Так вот я и думаю, что если бы у меня была такая любовь к тем людям, которым я сообщаю свои разумные основы жизни, такая любовь, какая есть у матери к ребенку, то никто бы не усомнился в истинности этих основ. А то у меня есть одно, а нет другого. Если же мне не допустить этого, что неубедительность моих разумных доводов происходит от недостатка во мне любви, то я должен буду признать еще худшее и невозможное, для меня по крайней мере, что истины христианские не совсем истинны.

как будто уже достигли всего, что нужно. Шаг действительно огромный в сравнении с тем мраком, в котором мы жили; но все-таки это только шаг и даже крошечный шаг, за которым должно следовать шествие по тому огромному бесконечному пути, который открывается нам, по пути применения этого сознания к жизни в любви, которая не так сразу заменяет нашу жестокую зверскую личную жизнь с привычками и страстями, которыми мы жили и живем, а по капелькам вливается нам в душу, — та любовь, которая по существу своему требует бесконечного роста, увеличения. Работа моя над этим только чуть-чуть начинается. Так вот я в этом смысле и упрекаю себя за то, что не умею — не убеждать, а побеждать людей той непобедимой силой, которая дана нам. Один ходишь, думаешь и как будто чуешь в себе зарождение этой силы; кажется, сойдусь с человеком и сейчас залью его, заполню этой непобедимой силой, зарождающейся во мне, а приступишь к делу, сойдешься с ним, и вместо несокрушимого меча, который, казалось, держишь в руках, оказывается гибкий, хрупкий росточек, который тут же, при первой схватке, и сломаешь, и бросишь, затопчешь. А знаю, и вы знаете наверное, что возможно не то что овладеть, но быть участником этой силы.

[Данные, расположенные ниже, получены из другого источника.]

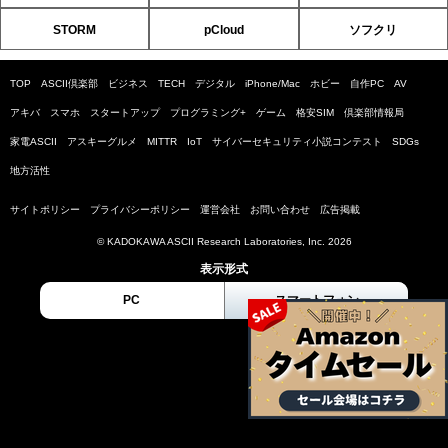
STORM
pCloud
ソフクリ
TOP
ASCII倶楽部
ビジネス
TECH
デジタル
iPhone/Mac
ホビー
自作PC
AV
アキバ
スマホ
スタートアップ
プログラミング+
ゲーム
格安SIM
倶楽部情報局
家電ASCII
アスキーグルメ
MITTR
IoT
サイバーセキュリティ小説コンテスト
SDGs
地方活性
サイトポリシー
プライバシーポリシー
運営会社
お問い合わせ
広告掲載
© KADOKAWA ASCII Research Laboratories, Inc. 2026
表示形式
PC
スマートフォン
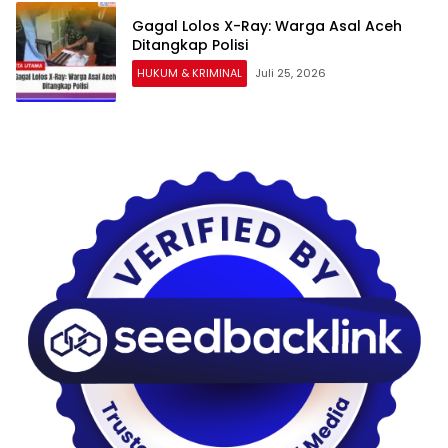
Gagal Lolos X-Ray: Warga Asal Aceh
Ditangkap Polisi
HUKUM & KRIMINAL
Juli 25, 2026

Пишу, и неприятно вспоминать, что как будто пишу не вам, но читателям, что вы покажете письмо. Так это мне отравляет простое братское общение в письмах.

Писал, как приходило в голову, — нескладно; но мне мысль моя ясна. Очень бы рад был, коли вы были согласны. Да почти уверен в этом. Если же не согласны, то постарайтесь понять общий смысл, а не обращайте внимание на подробности. Ну, до следующего письма, целую вас и вашу милую старуху и ваших.

Л. Толстой.

Очень бы хотелось поскорее сообщить вам мою статью о жизни; я уверен, что она придется вам по сердцу.

— там, я надеюсь, изложен хорошо. Закон единый, различие только в том, что там мы видим, как он исполняется, но исполняем не мы, а в себе мы не видим его, но должны неизбежно исполнять его для своего блага.

В рукописи вашей я кое-что отметил. Вы не пишете, прислать ли ее назад.

Примечания

Печатается по копии. Отрывки впервые опубликованы в сборнике «Спелые колосья», 3, стр. 145—146, 172—174; в «Елисаветградских новостях» 1904, № 373 от 25 декабря; во «Всемирном вестнике» 1907, 6, стр. 86—87; в «Единении» 1917, 4, стр. 3. Дата копии.

Письмо H. Л. Озмидова, на которое отвечает Толстой, неизвестно.

1

2 Цитата из Евангелия: «Не мечите бисера перед свиньями».